In a wonderful audio recording called “The Intelligent Organization” poet and author David Whyte says this:
“The very things that organizations are demanding from their people – which have to do with more participation, more adaptability and more vitality – are exactly the things that human beings have wanted for themselves since the beginning of time.”
How is it that an organization (by which, of course I mean the LEADERSHIP of an organization who have a vision to create something worthwhile and meaningful and financially viable and who happen to be PEOPLE, first and foremost) and its employees (by which of course I mean those hired on to make the worthwhile, meaningful and financially viable thing actually happen and who, by way of reminder, also happen to be PEOPLE; and, as such are typically hoping to contribute to something meaningful and worthy of their best efforts) can want the same things – so intensely and for so long – and yet fail so utterly and so often at actually achieving them in a mutually beneficial way?

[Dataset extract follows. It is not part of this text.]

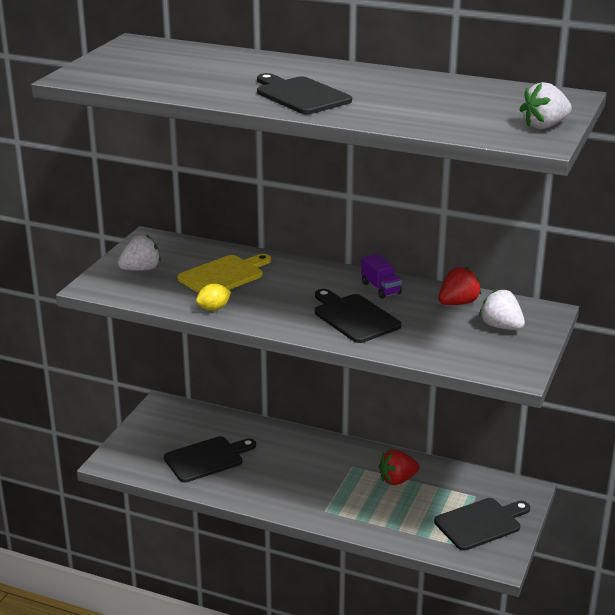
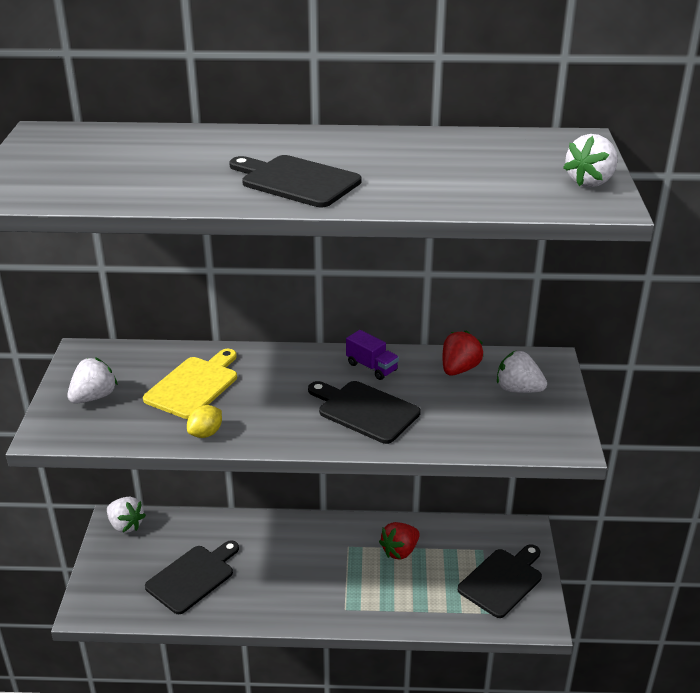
camera: 20 degrees left, 5 degrees up
(169, 410) = (126, 525): none -> white strawberry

Could it be that I’m giving leaders too much credit for aspirations of “worthwhile” and “meaningful” visions? That they don’t really want to build something of lasting value?
Could it be that I’m giving followers too much credit for aspirations of “meaning” and “contribution? That they don’t really want to use their strengths in support of a compelling cause?
I really don’t think so.
Yet here we are – leaders and followers alike…HUMAN BEINGS, first and foremost – wanting the same things (more participation, adaptability, vitality, creativity, innovation, engagement, etc.) and struggling like crazy to satisfy the need.
We’re living in a new world and we’re still subservient to the constructs of the old.